NASA plans to land the first woman and next man at the Moon’s South Pole where solar energy is unable to provide sufficient, sustained power for extended missions. Lunar nights are equivalent to 14 days on Earth and reliable electricity provided by fission power systems will be needed to survive extreme temperatures.
The initial demonstration is expected to last for a minimum of one year but the system will be designed for longer operation to gather additional information. It may also be used as part of the lunar power infrastructure.
4. Fission surface power systems will be robust
Unlike terrestrial reactors, a surface power system for space must withstand the harsh vibration forces that occur during a launch or landing on a planet’s surface. To accomplish this, the units will have structural robustness to protect the coolant, reactor core, and electronic control systems, along with the support system that holds it all together.

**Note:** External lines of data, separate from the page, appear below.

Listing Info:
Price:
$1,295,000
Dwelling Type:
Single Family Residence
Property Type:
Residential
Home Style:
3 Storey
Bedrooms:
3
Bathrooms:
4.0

5. This type of system isn’t new
Nuclear space reactors were first developed in the United States in the 1950s by NASA and the Atomic Energy Commission (now known as DOE) through its SNAP program. SNAP-10A, a sodium-potassium cooled fast reactor, was launched into space in April 1965 as part of a research project for the U.S. Department of Defense to power a satellite.
The reactor produced 500 watts of power and operated for 43 days during its flight test. It was prematurely shut down by a faulty command receiver.
Since that time, advances in nuclear fuels and materials research supported by DOE have led to smaller, compact advanced reactor systems that are currently being designed today. DOE and NASA are looking to leverage this innovation and expertise to apply these concepts for space flight.